Shana had John Malkovich, Will Forte, Andy Samberg, and Kenan Thompson as a group of co-workers who were all enamored by new officemate Kristen Wiig who played the titular Shana character. Though this character had fantastic sex appeal, all interest was lost the moment the men witnessed her attempt to blow out the candles during a lunchroom birthday celebration since she spit and made terrible noises as she attempted to blow. She then dropped her fork, which won the men back but her bizarre efforts to pick it up turned them off again. This also happened when she ate a banana like a freak while trying to be sexy and entirely turned everyone off when she attempted to sing, well, everyone but Malkovich who seemed interested even after she admitted to pooping her skirt.

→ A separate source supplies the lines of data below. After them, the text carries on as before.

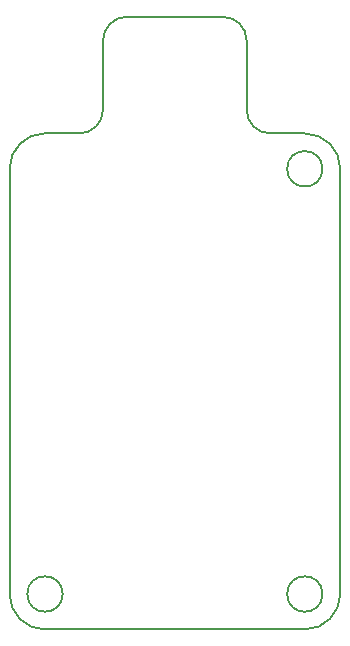
<source format=gbr>
G04 #@! TF.GenerationSoftware,KiCad,Pcbnew,(5.0.0)*
G04 #@! TF.CreationDate,2018-12-14T13:41:46-05:00*
G04 #@! TF.ProjectId,uv_pcb,75765F7063622E6B696361645F706362,rev?*
G04 #@! TF.SameCoordinates,Original*
G04 #@! TF.FileFunction,Profile,NP*
%FSLAX46Y46*%
G04 Gerber Fmt 4.6, Leading zero omitted, Abs format (unit mm)*
G04 Created by KiCad (PCBNEW (5.0.0)) date 12/14/18 13:41:46*
%MOMM*%
%LPD*%
G01*
G04 APERTURE LIST*
%ADD10C,0.200000*%
G04 APERTURE END LIST*
D10*
X105719708Y-54630447D02*
G75*
G02X107719708Y-52630447I2000000J0D01*
G01*
X102300000Y-101500000D02*
G75*
G03X102300000Y-101500000I-1500000J0D01*
G01*
X124300000Y-65500000D02*
G75*
G03X124300000Y-65500000I-1500000J0D01*
G01*
X103719708Y-62500000D02*
X100800000Y-62500000D01*
X117880276Y-60500000D02*
X117880276Y-54630447D01*
X122800000Y-62500000D02*
G75*
G02X125800000Y-65500000I0J-3000000D01*
G01*
X100800000Y-104500000D02*
G75*
G02X97800000Y-101500000I0J3000000D01*
G01*
X125800000Y-101500000D02*
X125800000Y-65500000D01*
X105719708Y-60500000D02*
G75*
G02X103719708Y-62500000I-2000000J0D01*
G01*
X122800000Y-62500000D02*
X119880276Y-62500000D01*
X119880276Y-62500000D02*
G75*
G02X117880276Y-60500000I0J2000000D01*
G01*
X105719708Y-54630447D02*
X105719708Y-60500000D01*
X100800000Y-104500000D02*
X122800000Y-104500000D01*
X115880276Y-52630447D02*
X107719708Y-52630447D01*
X125800000Y-101500000D02*
G75*
G02X122800000Y-104500000I-3000000J0D01*
G01*
X97800000Y-65500000D02*
G75*
G02X100800000Y-62500000I3000000J0D01*
G01*
X97800000Y-65500000D02*
X97800000Y-101500000D01*
X115880276Y-52630447D02*
G75*
G02X117880276Y-54630447I0J-2000000D01*
G01*
X124300000Y-101500000D02*
G75*
G03X124300000Y-101500000I-1500000J0D01*
G01*
M02*

</source>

La Rivista Della Televisione brought back Bill Hader’s crazy Italian talk show host character who doesn’t speak a lick of English as he attempted to interview John Malkovich as himself. It doesn’t help that, in the world of the sketch, John Malkovich doesn’t speak Italian either which makes thing awkward when Hader showed a clip from his own sex scene from his film Being Vinny Vedecci, which is Hader’s character’s name.
Virgania Horsen's Pony Express had Kristen Wiig in the titular role to offer an alternative to the traditional mail service by promoting her old school delivery ways since the news way are inefficient and could under a terrorist attack.
T.I. then took to the stage to perform Whatever You Like.
Once again, Seth Meyers gave us the news, with this being the week that Amy Poehler returned. This week, Kenan Thompson dropped by as Plaxico Burress to provide gun-carriers safety tips, only to end up accidentally shooting himself once again. Andy Samberg stopped by as a little kid to give a few immature tips on how to meet girls, that sounded like they were from the book The Game. Fred Armisen was the final news guest as Boy George to share that he saw nothing wrong with falsely imprisoning a male escort, which he was recently arrested for. (Clip 2)
The Lost Works Of Judy Blume had John Malkovich as an awkward teen named Gertie who harbored a secret that she hoped would not be revealed while hanging out with friends at a slumber party. The party then started with a game of truth or dare that made it seem like this would be how said secret would be revealed but the answer never really came through this activity. Gertie did manage to freak the girls out with her weirdness, which left her alone to talk to God where we learned she may have a tail, or that it might just be in her head since she also shared her desires to burn the house down.
T.I. then took to the stage with Swizz Beatz to perform Swing Ya Rag.
J'accuzi was a parody of Dangerous Liaisons, only this version took place in a hot tub.
Finally, John Malkovich closed the show by thanking the audience and saying his goodnights.
Even though my opinion kept bouncing back and forth, I was thoroughly won over by the end of this episode thanks to sketches like these that contained my three favorite moments of the night. First, I love the fake ad for the Gas-Right Strip because I’m still an extremely immature adult who cracks up at fart humor. Next, I really liked Virgania Horsen's Pony Express because I love the Virgania Horsen character whenever she is on since she reminds me so much of Kristen Wiig in Welcome To Me, which is a movie I really enjoy. Finally, I was a fan of Shana because I liked this sketch’s approach to a joke about beauty only being skin deep.